Accueillir la nature du vieillissement
«Quel âge avez-vous?», demandai-je à un groupe de femmes? Trois d’entre elles répondirent dignement: «53, 49, 57». Deux autres révélèrent leur âge avec une expression composée de honte et de gêne: «64, 45». C’est la catastrophe! Je reste perplexe devant ces déclarations enveloppées de déshonneur. Je reste aussi perplexe devant les gens qui refusent de prononcer leur âge ou qui mentent sur leur âge.
On travaille fort chaque année de sa vie pour bien vivre et faire de bons choix. Dans une année, on vit de doux moments, des bouts de souffrance et de nombreux questionnements. On tombe, on se relève et on apprend. Bien entendu il y a des leçons que l’on tarde à intégrer et on se retrouve à fâcheusement répéter certaines erreurs, mais tout cela fait partie de ce grand voyage qu’est la vie.

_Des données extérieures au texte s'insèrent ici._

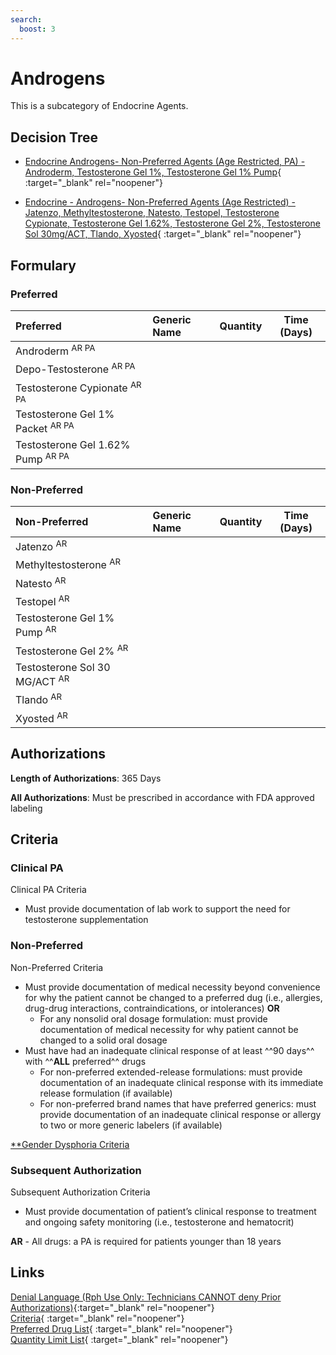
```yaml
---
search:
  boost: 3
---
```


# Androgens

This is a subcategory of Endocrine Agents.

## Decision Tree

- [Endocrine Androgens- Non-Preferred Agents (Age Restricted, PA) - Androderm, Testosterone Gel 1%, Testosterone Gel 1% Pump](https://forms.office.com/Pages/ResponsePage.aspx?id=nPhjxpvvj0G9PUHkbAzgaN9UYz8EqmlIs3_TYn4TbXBUQTc1UVI3REpOOENJMkU4Uk9SNVJNWVYzMiQlQCN0PWcu){ :target="_blank" rel="noopener"}

- [Endocrine - Androgens- Non-Preferred Agents (Age Restricted) - Jatenzo, Methyltestosterone, Natesto, Testopel, Testosterone Cypionate, Testosterone Gel 1.62%, Testosterone Gel 2%, Testosterone Sol 30mg/ACT, Tlando, Xyosted](https://forms.office.com/Pages/ResponsePage.aspx?id=nPhjxpvvj0G9PUHkbAzgaN9UYz8EqmlIs3_TYn4TbXBUNjk0MkRCMVU1MkxZTFlZUjVCUURUWFdGTiQlQCN0PWcu){ :target="_blank" rel="noopener"}

## Formulary

### Preferred

| Preferred                                         | Generic Name | Quantity | Time (Days) |
| :------------------------------------------------ | :----------- | :------: | :---------: |
| Androderm <sup>AR PA</sup>                        |              |          |             |
| Depo-Testosterone <sup> AR PA</sup>               |              |          |             |
| Testosterone Cypionate <sup>AR PA</sup>           |              |          |             |
| Testosterone Gel 1% Packet <sup>AR PA</sup>       |              |          |             |
| Testosterone Gel 1.62% Pump <sup>AR PA</sup>      |              |          |             |

### Non-Preferred

| Non-Preferred                              | Generic Name | Quantity | Time (Days) |
| :----------------------------------------- | :----------- | :------: | :---------: |
| Jatenzo <sup>AR</sup>                      |              |          |             |
| Methyltestosterone <sup>AR</sup>           |              |          |             |
| Natesto <sup>AR</sup>                      |              |          |             |
| Testopel <sup>AR</sup>                     |              |          |             |
| Testosterone Gel 1% Pump <sup>AR</sup>     |              |          |             |
| Testosterone Gel 2% <sup>AR</sup>          |              |          |             |
| Testosterone Sol 30 MG/ACT <sup>AR</sup>   |              |          |             |
| Tlando <sup>AR</sup>                       |              |          |             |
| Xyosted <sup>AR</sup>                      |              |          |             |

## Authorizations

**Length of Authorizations**: 365 Days

**All Authorizations**: Must be prescribed in accordance with FDA approved labeling

## Criteria

### Clinical PA

Clinical PA Criteria

-   Must provide documentation of lab work to support the need for testosterone supplementation

### Non-Preferred

Non-Preferred Criteria

-   Must provide documentation of medical necessity beyond convenience for why the patient cannot be changed to a preferred dug (i.e., allergies, drug-drug interactions, contraindications, or intolerances) **OR**
    -   For any nonsolid oral dosage formulation: must provide documentation of medical necessity for why patient cannot be changed to a solid oral dosage
-   Must have had an inadequate clinical response of at least ^^90 days^^ with ^^**ALL** preferred^^ drugs
    -   For non-preferred extended-release formulations: must provide documentation of an inadequate clinical response with its immediate release formulation (if available)
    -   For non-preferred brand names that have preferred generics: must provide documentation of an inadequate clinical response or allergy to two or more generic labelers (if available)
 
[**Gender Dysphoria Criteria](https://special-spoon-f542dccd.pages.github.io/Pharmacist%20Reference%20Guide/Medication%20Guidance/GenderDysphoria/)

### Subsequent Authorization

Subsequent Authorization Criteria

-   Must provide documentation of patient’s clinical response to treatment and ongoing safety monitoring (i.e., testosterone and hematocrit)

**AR** - All drugs: a PA is required for patients younger than 18 years

## Links

[Denial Language (Rph Use Only: Technicians CANNOT deny Prior Authorizations)](https://mygainwell-my.sharepoint.com.mcas.ms/:w:/r/personal/rachel_carpenter_gainwelltechnologies_com/_layouts/15/Doc.aspx?sourcedoc=%7BCD777F63-7F18-4713-8D6A-B043BEE631F5%7D&file=Denial%20Language%20Updated%2009112023.docx&action=embedview&mobileredirect=true&wdStartOn=46&cid=f4472ece-6d4f-4694-b0c5-c150a2f53fea){:target="_blank" rel="noopener"} </br>
[Criteria](https://spbm.medicaid.ohio.gov/SPDocumentLibrary/DocumentLibrary/UPDL/UPDL%20criteria%20effective%2001.01.2024.pdf#page=53){ :target="_blank" rel="noopener"} </br>
[Preferred Drug List](https://spbm.medicaid.ohio.gov/SPDocumentLibrary/DocumentLibrary/UPDL/UPDL%20effective%2001.01.2024.pdf#page=20){ :target="_blank" rel="noopener"} </br>
[Quantity Limit List](https://spbm.medicaid.ohio.gov/SPDocumentLibrary/DocumentLibrary/UPDL/Quantity%20Limits.pdf){ :target="_blank" rel="noopener"}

Bien des péripéties marquent une année: mûrir devrait alors engendrer un sentiment de satisfaction, de persévérance et d’évolution. Si l’on trouve que sa vie est emplie de choix plutôt destructifs, on peut tout de même choisir de s’accepter, assumer sa vie présente et vouloir avancer. Pourquoi céder une place privilégiée à la honte et à la gêne?
RÉSISTER
Le Dr Valois Robichaud, gérontologue qui incite tendrement les gens à garder l’âme humaine en vie jusqu’à la fin, lance une question percutante: «Pourquoi la maladie et la mort ont-elles été associées si fortement à l’adulte âgé, au point que dans l’inconscient collectif, voir un adulte âgé évoque les images, les expressions liées à l’hospitalisation, à la maladie, à la décrépitude, à la laideur, en somme à une identité sociale que l’homme des temps modernes a créée de toutes pièces tout en ayant développé avec celles-ci une réaction de peur, de rejet et de fuite?» ¹
Cette résistance au vieillissement, voire ce rejet, est souvent inculqué à un jeune âge. Je me souviens d’avoir appréhendé mes anniversaires dès l’âge adulte.
Je souhaitais avoir 19 ans pour toujours. Je voulais faire du pouce en patins à roues alignées pour toujours. J’avais déjà peur d’amorcer une séparation avec la vigueur de ma douce jeunesse. Je ne voulais pas trop de responsabilités. De surcroît, la société décriait l’âge avancé et, sans surprise, plusieurs adultes autour de moi repoussaient le vieillissement.
J’associais vieillir à un processus contrariant, la vieillesse à un stade pénible. Les craintes sont nettement différentes à un jeune âge, mais dans les deux cas (les jeunes et les plus âgés), la peur du changement est présente et l’appréciation de l’instant présent est faible.
ASSUMER
Heureusement, j’ai rencontré des adultes au fil des années qui débordaient de finesse d’esprit et qui sont venus me basculer, en toute confiance, dans la splendeur de la nature du vieillissement. Dans cette perspective, j’admire la vision des autochtones en ce qui concerne la déférence pour les aînés, avec leur sagesse et leurs enseignements sacrés.
Je choisis désormais de sourire à mes cheveux grisonnants, à mes rides badines et à tout signe qui me rappelle qu’à l’instar de tout être vivant, je vieillis et j’accumule des expériences et de la sagesse. Qui plus est, avec le sens de responsabilité viennent la capacité de faire des choix importants et un sentiment d’accomplissement de soi. Quelle fortune ai-je! Mon développement ne cessera pas. Loin de là! Je planifie devenir, savoir et faire bien des choses jusqu’au dernier jour.
Affichons fièrement nos numéros! (J’invite respectueusement vos partages et questions.)
¹ Robichaud, V. (2011). Accueillir les besoins psychiques de l’adulte vieillissant. Montréal: Les Éditions du CRAM, p.13.